### REQUIRED TASK
Extract every line of the material below without changing a word, and leave the pictures out.

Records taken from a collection
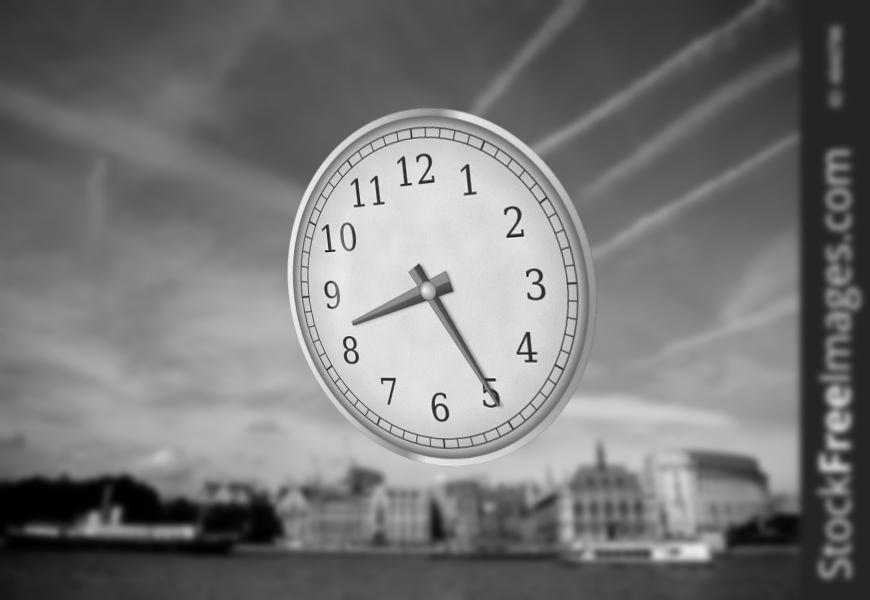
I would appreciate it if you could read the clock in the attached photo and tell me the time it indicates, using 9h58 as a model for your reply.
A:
8h25
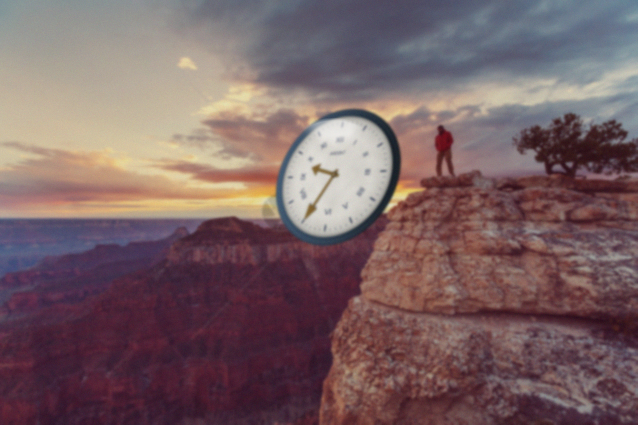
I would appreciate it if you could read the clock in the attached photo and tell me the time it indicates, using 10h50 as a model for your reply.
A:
9h35
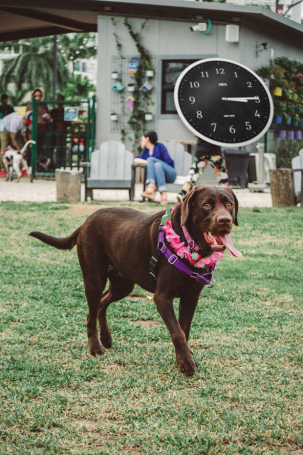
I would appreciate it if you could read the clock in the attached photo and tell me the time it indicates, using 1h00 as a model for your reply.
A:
3h15
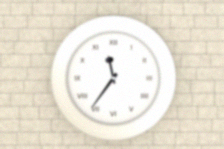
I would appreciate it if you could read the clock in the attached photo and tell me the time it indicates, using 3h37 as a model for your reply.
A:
11h36
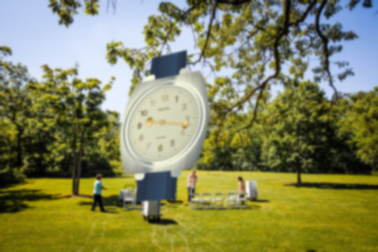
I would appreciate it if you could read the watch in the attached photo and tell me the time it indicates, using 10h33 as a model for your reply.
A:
9h17
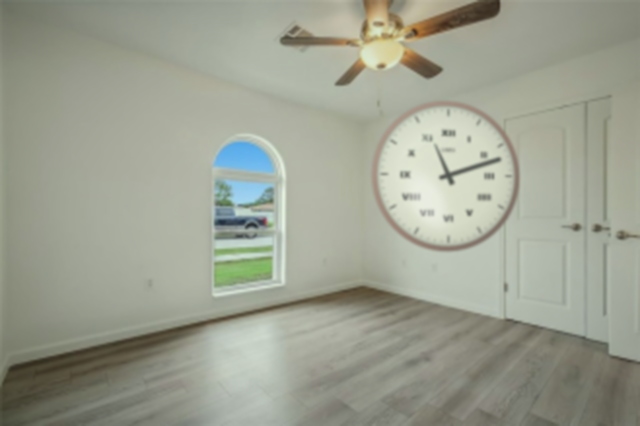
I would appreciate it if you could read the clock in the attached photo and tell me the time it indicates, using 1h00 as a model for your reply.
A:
11h12
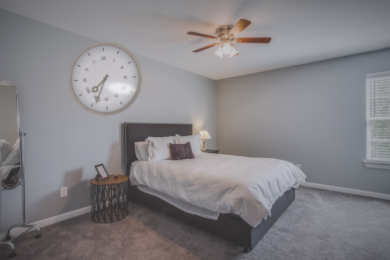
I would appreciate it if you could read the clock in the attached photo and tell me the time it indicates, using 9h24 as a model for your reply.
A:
7h34
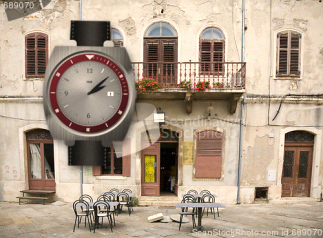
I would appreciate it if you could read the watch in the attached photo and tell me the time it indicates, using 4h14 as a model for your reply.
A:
2h08
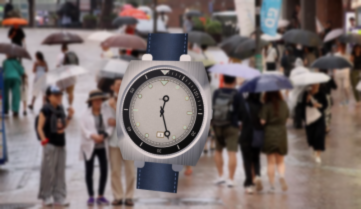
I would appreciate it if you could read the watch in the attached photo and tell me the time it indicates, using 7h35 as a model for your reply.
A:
12h27
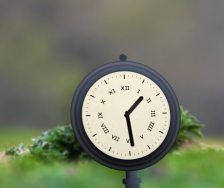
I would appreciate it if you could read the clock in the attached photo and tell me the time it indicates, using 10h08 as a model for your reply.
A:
1h29
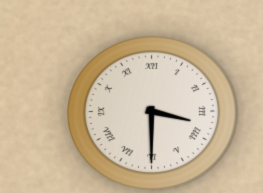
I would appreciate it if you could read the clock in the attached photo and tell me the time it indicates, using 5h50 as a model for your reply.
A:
3h30
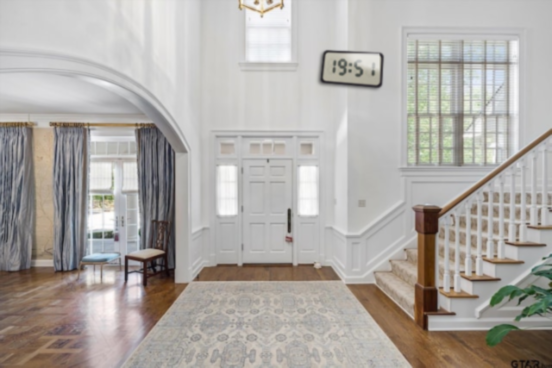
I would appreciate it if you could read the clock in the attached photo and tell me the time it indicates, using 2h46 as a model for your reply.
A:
19h51
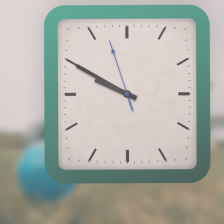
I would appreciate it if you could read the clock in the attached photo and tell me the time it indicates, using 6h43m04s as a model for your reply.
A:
9h49m57s
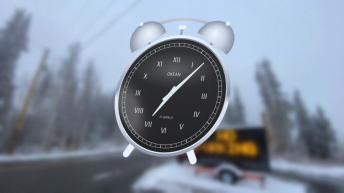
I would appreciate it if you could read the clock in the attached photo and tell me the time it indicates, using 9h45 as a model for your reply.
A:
7h07
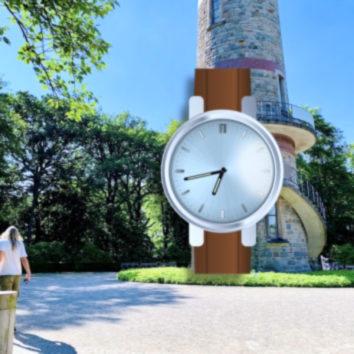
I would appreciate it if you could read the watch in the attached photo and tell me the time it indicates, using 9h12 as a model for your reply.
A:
6h43
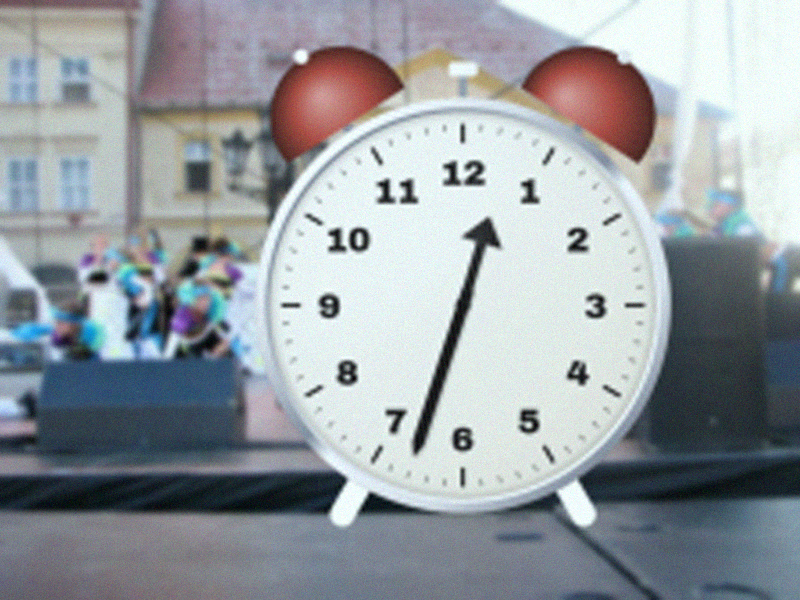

### EXERCISE RESPONSE
I would appreciate it if you could read the clock in the attached photo and tell me the time it indicates, using 9h58 as a model for your reply.
A:
8h25
I would appreciate it if you could read the clock in the attached photo and tell me the time it indicates, using 10h50 as a model for your reply.
A:
9h35
I would appreciate it if you could read the clock in the attached photo and tell me the time it indicates, using 1h00 as a model for your reply.
A:
3h15
I would appreciate it if you could read the clock in the attached photo and tell me the time it indicates, using 3h37 as a model for your reply.
A:
11h36
I would appreciate it if you could read the watch in the attached photo and tell me the time it indicates, using 10h33 as a model for your reply.
A:
9h17
I would appreciate it if you could read the clock in the attached photo and tell me the time it indicates, using 1h00 as a model for your reply.
A:
11h12
I would appreciate it if you could read the clock in the attached photo and tell me the time it indicates, using 9h24 as a model for your reply.
A:
7h34
I would appreciate it if you could read the watch in the attached photo and tell me the time it indicates, using 4h14 as a model for your reply.
A:
2h08
I would appreciate it if you could read the watch in the attached photo and tell me the time it indicates, using 7h35 as a model for your reply.
A:
12h27
I would appreciate it if you could read the clock in the attached photo and tell me the time it indicates, using 10h08 as a model for your reply.
A:
1h29
I would appreciate it if you could read the clock in the attached photo and tell me the time it indicates, using 5h50 as a model for your reply.
A:
3h30
I would appreciate it if you could read the clock in the attached photo and tell me the time it indicates, using 2h46 as a model for your reply.
A:
19h51
I would appreciate it if you could read the clock in the attached photo and tell me the time it indicates, using 6h43m04s as a model for your reply.
A:
9h49m57s
I would appreciate it if you could read the clock in the attached photo and tell me the time it indicates, using 9h45 as a model for your reply.
A:
7h07
I would appreciate it if you could read the watch in the attached photo and tell me the time it indicates, using 9h12 as a model for your reply.
A:
6h43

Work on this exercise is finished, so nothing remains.